La toile de fond du film c’est Téhéran, elle nous apparaît voilée dans sa pollution, n’importe quel coup de vent serait un vent de liberté, ne serait-ce que celle des voies aériennes de ses habitants. Et ce voile-là, qui recouvre les grandes villes du monde, n’est pas islamique. Il sacrifie à un autre dieu sur un autre hôtel. Voici le temps du grand embouteillage de Comencini, à dimension planétaire. Partout, pour se transporter dans les grandes villes, tout est organisé d’une manière « rationnelle », pour que chacun se déplace muni d’une tonne et quelque de ferraille autour de lui et roule, dans le meilleur des cas, à la vitesse moyenne d’une bicyclette de facteur. Il y a eu le siècle des lumières qui fut celui des idées, comment appellera-t-on le nôtre ? C’est un mérite du cinéma et de ce film de ne pas craindre de montrer quelques secondes ce genre d’interrogation en toile de fond.
On ajoutera dans «un vent de liberté », l’omniprésence du téléphone portable. Finis les héros fumeurs, la fumée est partout désormais, alors voici venir celui des téléphoneurs, le temps de ceux qui sont sans cesse sonnés ou en attendent de l’être… Le temps des portables. Voici pour le décor, l’air du temps pourrait-on dire.
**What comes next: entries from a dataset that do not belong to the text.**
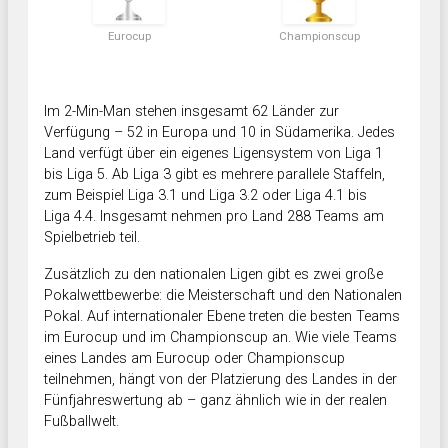
Eurocup
Championscup
Im 2-Min-Man stehen insgesamt 62 Länder zur
Verfügung – 52 in Europa und 10 in Südamerika. Jedes
Land verfügt über ein eigenes Ligensystem von Liga 1
bis Liga 5. Ab Liga 3 gibt es mehrere parallele Staffeln,
zum Beispiel Liga 3.1 und Liga 3.2 oder Liga 4.1 bis
Liga 4.4. Insgesamt nehmen pro Land 288 Teams am
Spielbetrieb teil.
Zusätzlich zu den nationalen Ligen gibt es zwei große
Pokalwettbewerbe: die Meisterschaft und den Nationalen
Pokal. Auf internationaler Ebene treten die besten Teams
im Eurocup und im Championscup an. Wie viele Teams
eines Landes am Eurocup oder Championscup
teilnehmen, hängt von der Platzierung des Landes in der
Fünfjahreswertung ab – ganz ähnlich wie in der realen
Fußballwelt.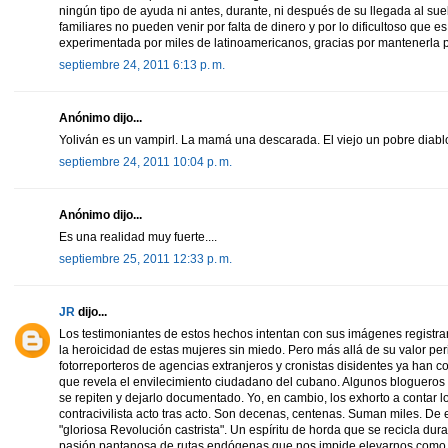
ningún tipo de ayuda ni antes, durante, ni después de su llegada al su
familiares no pueden venir por falta de dinero y por lo dificultoso que es
experimentada por miles de latinoamericanos, gracias por mantenerla p
septiembre 24, 2011 6:13 p. m.
Anónimo dijo...
Yoliván es un vampirl. La mamá una descarada. El viejo un pobre diabl
septiembre 24, 2011 10:04 p. m.
Anónimo dijo...
Es una realidad muy fuerte....
septiembre 25, 2011 12:33 p. m.
JR
dijo...
Los testimoniantes de estos hechos intentan con sus imágenes registrar
la heroicidad de estas mujeres sin miedo. Pero más allá de su valor peri
fotorreporteros de agencias extranjeros y cronistas disidentes ya han c
que revela el envilecimiento ciudadano del cubano. Algunos bloguero
se repiten y dejarlo documentado. Yo, en cambio, los exhorto a contar los
contracivilista acto tras acto. Son decenas, centenas. Suman miles. De 
"gloriosa Revolución castrista". Un espíritu de horda que se recicla dur
pasión pantanosa de rutas endógenas que nos impide elevarnos como nac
Demeure le film, à Prades, Jean Pierre Améris remarquait le rôle dévolu à certaines personnes dans les familles, celle qu’on peut railler et qui ne dit jamais rien, celle que l’on charge de tout et qui se sacrifie sans faire d’histoire. Bref, le rôle et l’usage des bonnes pâtes .
Ajoutons aussi que partout dans le monde, des filles, souvent plus très jeunes, « se sacrifient » pour leur mères vieillissantes, c’est un fait sociologique documenté.
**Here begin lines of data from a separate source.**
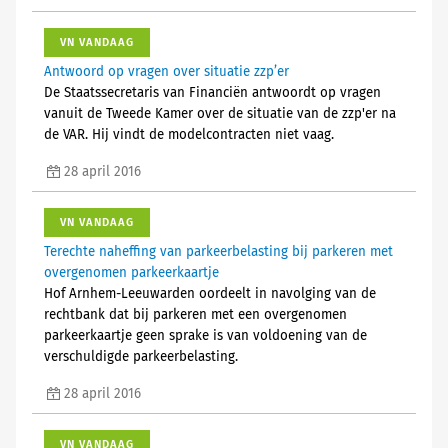
VN VANDAAG
Antwoord op vragen over situatie zzp’er
De Staatssecretaris van Financiën antwoordt op vragen
vanuit de Tweede Kamer over de situatie van de zzp'er na
de VAR. Hij vindt de modelcontracten niet vaag.
28 april 2016
VN VANDAAG
Terechte naheffing van parkeerbelasting bij parkeren met
overgenomen parkeerkaartje
Hof Arnhem-Leeuwarden oordeelt in navolging van de
rechtbank dat bij parkeren met een overgenomen
parkeerkaartje geen sprake is van voldoening van de
verschuldigde parkeerbelasting.
28 april 2016
VN VANDAAG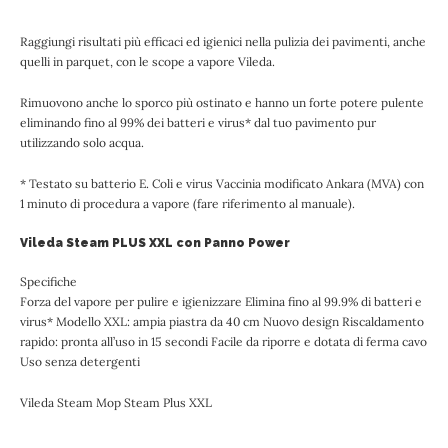
Raggiungi risultati più efficaci ed igienici nella pulizia dei pavimenti, anche
quelli in parquet, con le scope a vapore Vileda.
Rimuovono anche lo sporco più ostinato e hanno un forte potere pulente
eliminando fino al 99% dei batteri e virus* dal tuo pavimento pur
utilizzando solo acqua.
* Testato su batterio E. Coli e virus Vaccinia modificato Ankara (MVA) con
1 minuto di procedura a vapore (fare riferimento al manuale).
Vileda Steam PLUS XXL con Panno Power
Specifiche
Forza del vapore per pulire e igienizzare Elimina fino al 99.9% di batteri e
virus* Modello XXL: ampia piastra da 40 cm Nuovo design Riscaldamento
rapido: pronta all’uso in 15 secondi Facile da riporre e dotata di ferma cavo
Uso senza detergenti
Vileda Steam Mop Steam Plus XXL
Alors, Benham Bezhadi, nous montre un sujet universel. Et c’est à Niloofar, le rôle principal, interprété par la remarquable Sahar Dolatshahi, à qui était dévolu le rôle de sacrifiée d’office. Mais, elle a de la trempe et du panache. Alors, comment va souffler le vent de liberté ? C’est le sujet même du film. J’ajouterai que le rôle de Niloofar dépasse le sujet en nous faisant entrevoir ce vent de liberté, qui souffle ici comme ailleurs, sur la société iranienne. Ce film aux contenus parfois dramatiques a quelque chose de résolument optimiste et réjouissant. Au total, les bons films de juillet et d’août existent, j’en ai rencontré.